It's a non-default choice by the user to require login to view. It's quite rare to find users who do that, but if I were Rob Pike I'd seriously consider doing it too.
A platform that allows hiding of text locked behind a login is, in my opinion, garbage. This is done for the same reason Threads blocks all access without a login and mostly twitter to. Its to force account creation, collection of user data and support increased monetization. Any user helping to further that is naive at best.
I have no problem with blocking interaction with a login for obvious reasons, but blocking viewing is completely childish. Whether or not I agree with what they are saying here (which, to be clear I fully agree with the post), it just seems like they only want an echochamber to see their thoughts.
>This is done for the same reason Threads blocks all access without a login and mostly twitter to. Its to force account creation, collection of user data and support increased monetization.
I worked at Bluesky when the decision to add this setting was made, and your assessment of why it was added is wrong.
The historical reason it was added is because early on the site had no public web interface at all. And by the time it was being added, there was a lot of concern from the users who misunderstood the nature of the app (despite warnings when signing up that all data is public) and who were worried that suddenly having a low-friction way to view their accounts would invite a wave of harassment. The team was very torn on this but decided to add the user-controlled ability to add this barrier, off by default.
Obviously, on a public network, this is still not a real gate (as I showed earlier, you can still see content through any alternative apps). This is why the setting is called "Discourage apps from showing my account to logged-out users" and it has a disclaimer:
>Bluesky is an open and public network. This setting only limits the visibility of your content on the Bluesky app and website, and other apps may not respect this setting. Your content may still be shown to logged-out users by other apps and websites.
Still, in practice, many users found this setting helpful to limit waves of harassment if a post of theirs escaped containment, and the setting was kept.
It's a non-default setting.

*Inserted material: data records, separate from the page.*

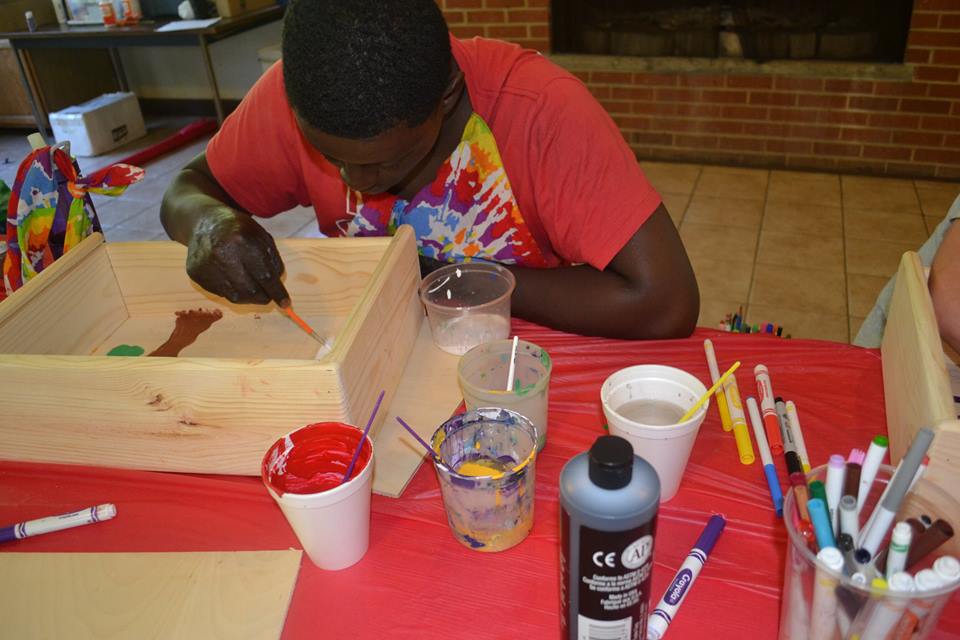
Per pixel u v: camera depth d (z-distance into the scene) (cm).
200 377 79
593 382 96
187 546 76
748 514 75
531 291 112
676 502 77
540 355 87
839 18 321
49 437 87
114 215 342
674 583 67
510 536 72
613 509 50
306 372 76
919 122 323
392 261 94
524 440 74
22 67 415
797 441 82
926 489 56
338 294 110
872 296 257
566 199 110
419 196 122
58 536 79
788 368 96
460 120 113
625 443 51
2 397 84
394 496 80
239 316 113
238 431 82
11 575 73
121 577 72
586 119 109
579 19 355
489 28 362
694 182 346
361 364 83
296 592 70
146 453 86
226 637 65
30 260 121
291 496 65
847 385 93
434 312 101
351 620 67
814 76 328
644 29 349
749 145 354
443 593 69
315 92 78
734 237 298
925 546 53
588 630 57
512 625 65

So no. I am not sure what you disagree with exactly? We can call out BlueSky when they over-reach, but this is simply not it.
The setting is mostly cosmetic and only affects the Bluesky official app and web interface. People do find this setting helpful for curbing external waves of harassment (less motivated people just won't bother making an account), but the data is public and is available on the AT protocol: https://pdsls.dev/at://robpike.io/app.bsky.feed.post/3matwg6...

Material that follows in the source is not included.